(EXTRACT TO READ):
....................

CODEWITHSUNDEEP
c++pointerssyntax
Klitschko
Klitschko

Reputation: 81

What does "*ptrInt ++" do?

I'm implementing a template pointer wrapper similar in functionaltiy to boost::shared_ptr.

I have a pointer to an integer ptrInt.

What I want to do: Increment the integer ptrInt points to.

My initial code was this: *ptrInt ++;, although I also tried the same using (*ptrInt) ++;

Apparently, however, this doesn't seem to do what I expected it to. In the end I got it working using *ptrInt += 1;, however I'm asking myself:

Upvotes: 8

Views: 418

Answers (8)

Frigo
Frigo

Reputation: 1724

(*ptr)++ should do it, unless you are using its value right away. Use ++*ptr then, which is equivalent to ++(*ptr) due to right-to-left associativity.

On a side note, here is my smart pointer implementation, perhaps it can help you in writing your own.

Upvotes: 1

kilotaras
kilotaras

Reputation: 1419

*ptrInt ++ will

  1. increment ptrInt by 1

  2. dereference old value of ptrInt

and (*ptrInt) ++ as well as *ptrInt += 1 will do what you want.

See Operator Precedence.

Upvotes: 3

liaK
liaK

Reputation: 11648

The more elegant way is whatever you tried before. i.e (*ptrInt) ++;

Since, you aren't satisfied with that, it might be because of the post - increment.

Say, std::cout<<(*ptrInt) ++; would have shown you the un-incremented value.

....................

(PROBLEM): Continue the forum thread about incrementing an integer through a pointer, picking up right after its last sentence. The lines that come next have no part in this.

(Extracted data lines):

....................

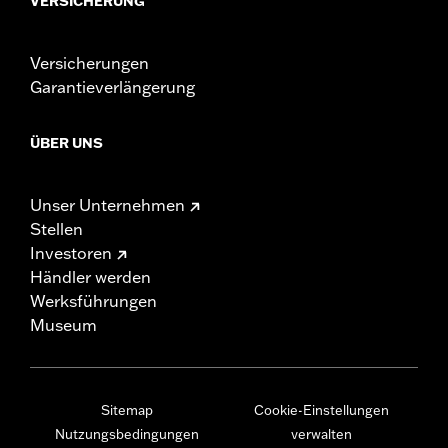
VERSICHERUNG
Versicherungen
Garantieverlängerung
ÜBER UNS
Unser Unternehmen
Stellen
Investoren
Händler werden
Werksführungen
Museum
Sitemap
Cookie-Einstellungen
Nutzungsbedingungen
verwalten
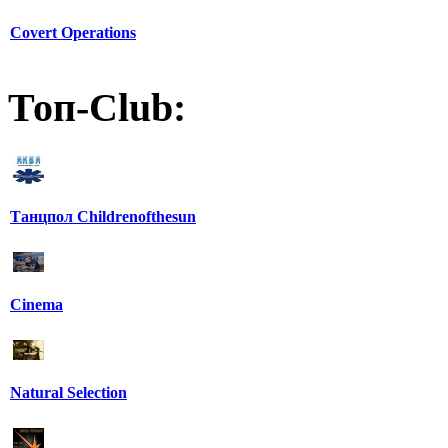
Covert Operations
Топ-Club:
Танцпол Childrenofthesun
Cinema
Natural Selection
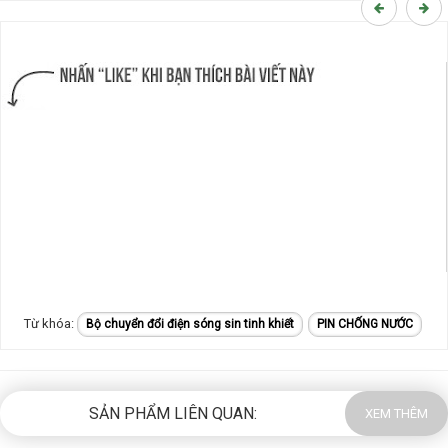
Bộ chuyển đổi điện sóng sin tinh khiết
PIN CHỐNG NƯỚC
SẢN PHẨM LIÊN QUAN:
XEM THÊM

....................

(RESPONSE BELOW):
So, try giving ++(*ptrInt); which might behave as you expected.

Upvotes: 0

Antti
Antti

Reputation: 12479

You want (*ptrInt)++, which increments the object, which generally does the same as *ptrInt += 1. Maybe you have overloaded the += operator, but not the ++ operators (postfix and prefix increment operators)?

Upvotes: 0

Andrei
Andrei

Reputation: 5005

The expression is evaluated using the rules for operator precedence.

The postfix version of ++ (the one where ++ comes after the variable) has a higher precedence than the * operator (indirection).

That is why *ptr++ is equivalent to *(ptr++).

Upvotes: 0

Karoly Horvath
Karoly Horvath

Reputation: 96258

*ptrInt++ in your case does increment the pointer, nothing more (before that it fetches the value from the location at throws it away. of course if you use it in a more complex expression it will use it)

(*ptrInt)++ does what you are looking for.

Upvotes: -1

Alok Save
Alok Save

Reputation: 206508

*ptr++ equivalent to *(ptr++)

Upvotes: 4

DigitalRoss
DigitalRoss

Reputation: 146053

*p++    // Return value of object that p points to and then increment the pointer
(*p)++  // As above, but increment the object afterwards, not the pointer
*p += 1 // Add one to the object p points to

The final two both increment the object, so I'm not sure why you didn't think it worked. If the expression is used as a value, the final form will return the value after being incremented but the others return the value before.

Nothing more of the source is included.